Tim Rowe, State of Streaming
Okay.
David Sanderson, Reelgood
Then again, looking back at kind of like this type of graph, it went to Netflix and we did the same thing. We overlaid it with the availability and we saw how did it jump to eighth most popular in the US? It went to Netflix. Wow. Netflix simply like merchandise that conflict, they just sort of their algorithm or something or whatever, you know, kudos to them. They surfaced it, and yeah, it became like there was a lot of articles at the time, it became this like huge show in the zeitgeist. And the show was, I think, like 10 or 12 years old at this point. So I always think right. I think of that as a good example of it's not just your catalog. Like if you license something amazing and you shove it in the basement and don't tell anyone about it, like how much good did that really do you? But it's like picking the content and then surfacing the content to your audience.
Tim Rowe, State of Streaming
And if you know your audience and you know what content has performed well historically, and if you know what other apps and streaming platforms are doing, then you can really carve out your piece of the market. But it's having that layer all together. We've got a great question. What's up, Tommy? Good to see you. We've got a question here from Tommy that says Netflix, Paramount, and Amazon have made massive investment into kids at their 2026 Upfronts, Paramount announcement partnership. Awesome to create an elephant and piggy show with a pigeon show coming. We've got breaking news from the chat. Thank you, Tommy.
David Sanderson, Reelgood
I'm excited about my kids. Love that, so I'm stoked on that. Um, that'll be fun. That actually, I kind of want to go now and pull some of like the Q1 through now data for this year. Like, this is last year, but I kind of want to see how that will evolve. But that's interesting. They're making, I mean, to me, like I think as streaming services care a lot about churn, kids' content is such like an easy win because it's like if you get your kid hooked on a show, they're gonna rewatch it. Tons of time, like you're not gonna cancel that.

[What you are asked to do]:
Carry on the streaming conversation transcript above from its last line, in the same speaker format.

[Data excerpt]:
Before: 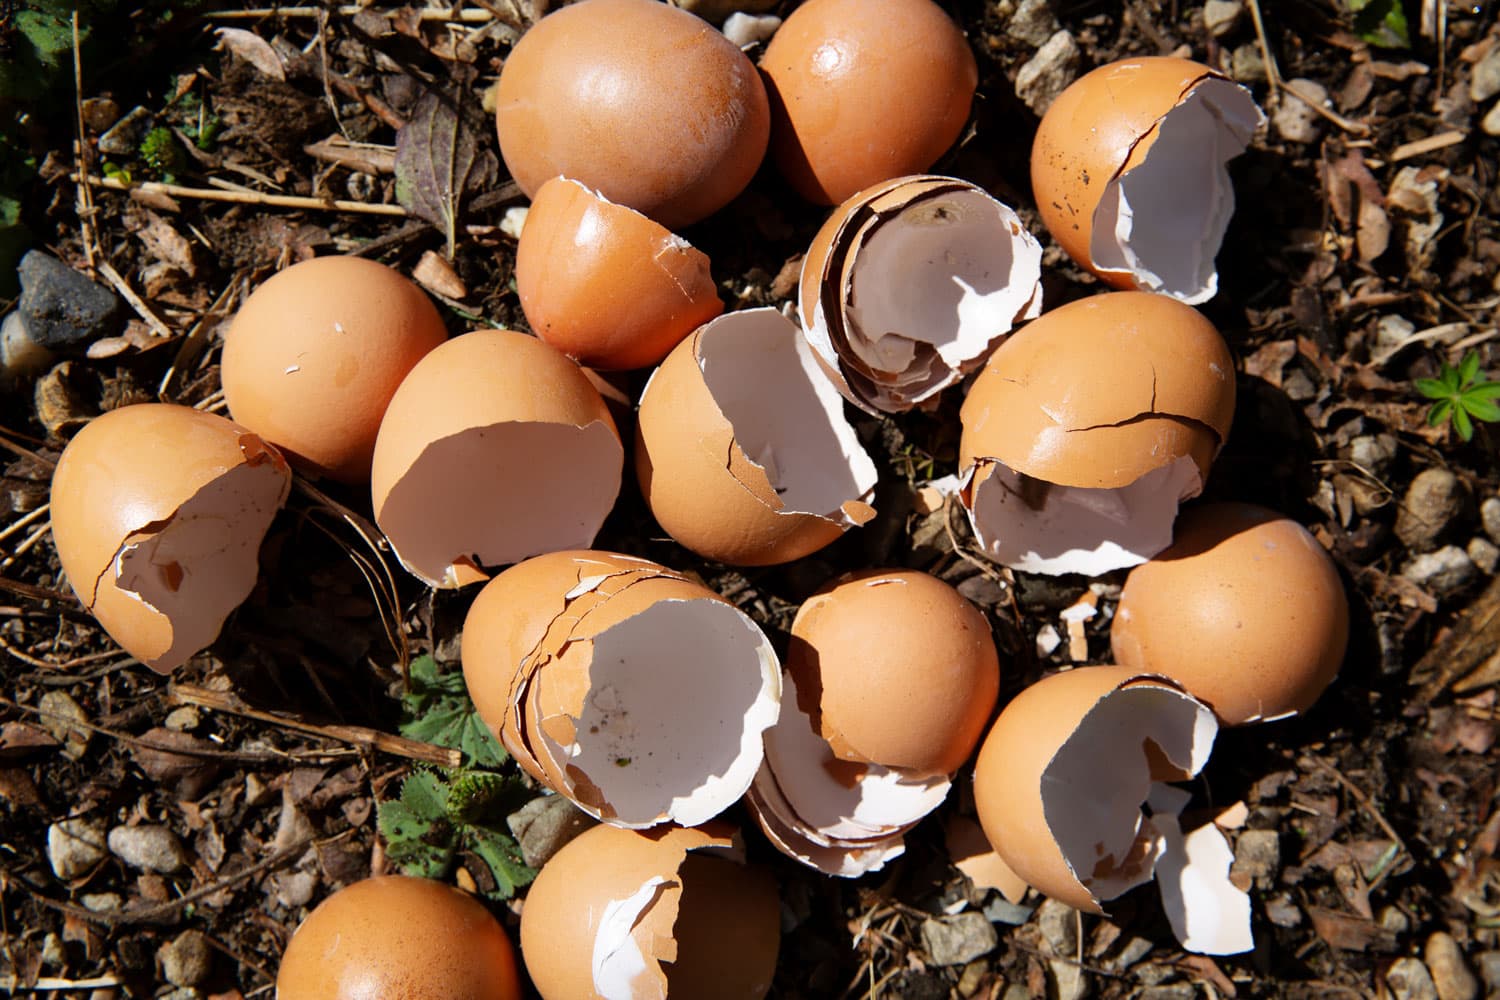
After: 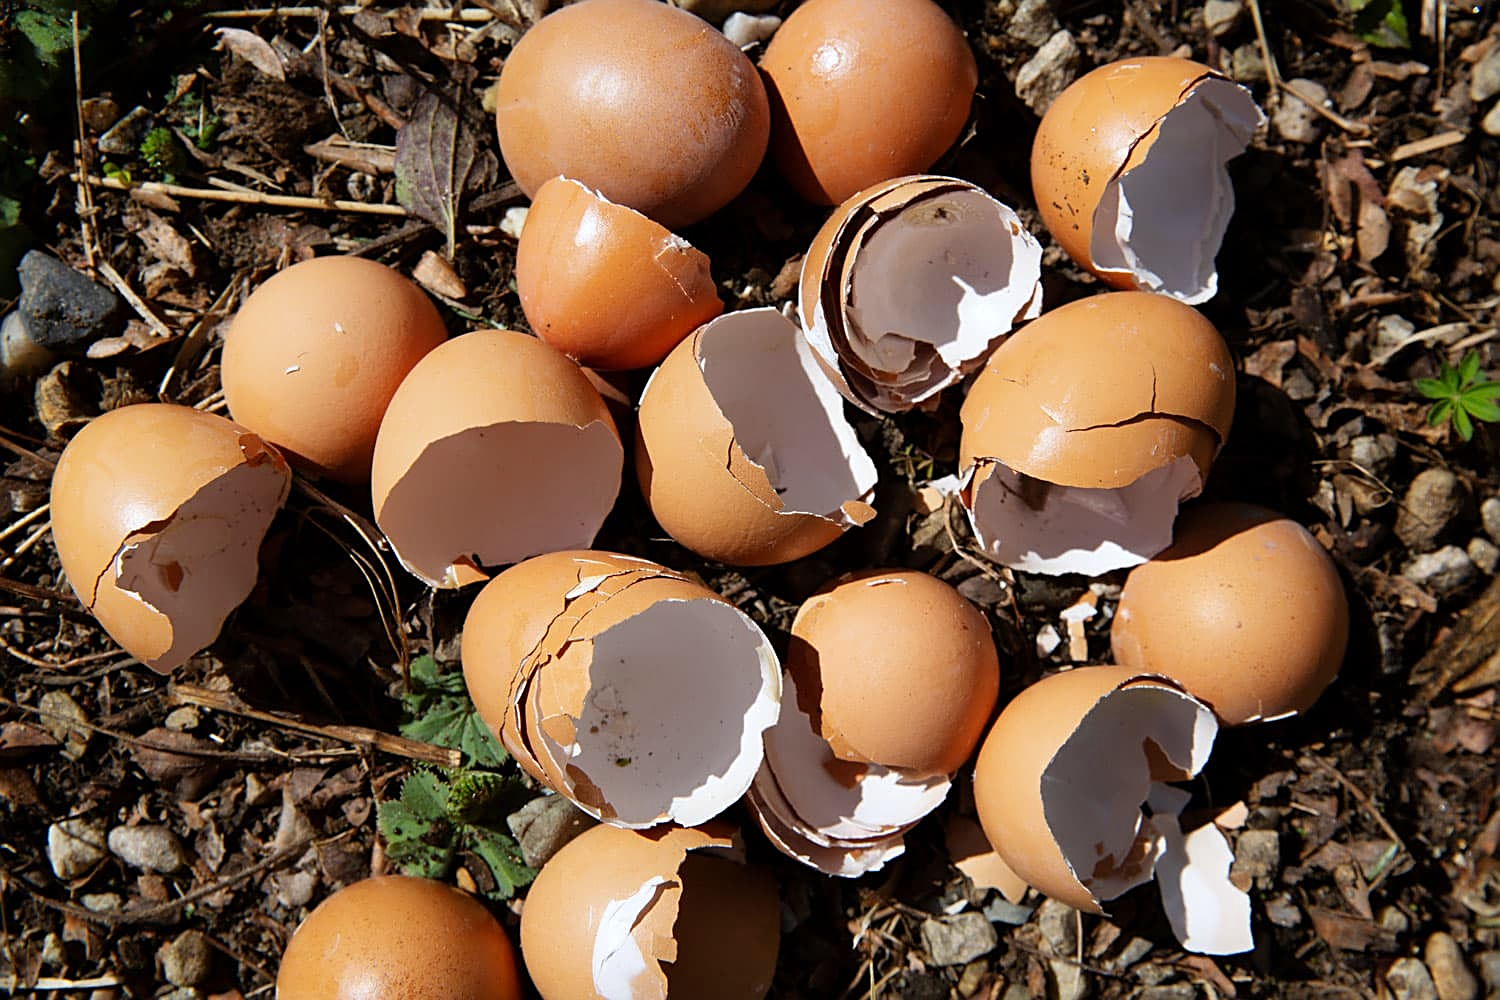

[Result]:
Tim Rowe, State of Streaming
Why the Oreos are on the bottom shelf, like yeah. Make make the parents' life easy, and and there's a lot of goodwill that can come with that.
David Sanderson, Reelgood
Yeah, thank you for that comment. That's really interesting. That's really cool to hear. Uh, yes, one other thing we're we're we're we're uh languishing on this slide, but there's one other thing that I want to point out here, which is like a shout out to Netflix for science fiction. I think that that was a smart move to build up that catalog. Again, if services can look ahead, like we had the Artemis this year, we had Project Hail Mary coming out. Like, there's a lot of stuff around science fiction. We do see like when those zeitgeist cultural events happen, this content, huge spikes in viewership, which is something we'll touch on a little bit later. But um, it's another thing I just recommend like looking at what's coming and seeing what related content you can license.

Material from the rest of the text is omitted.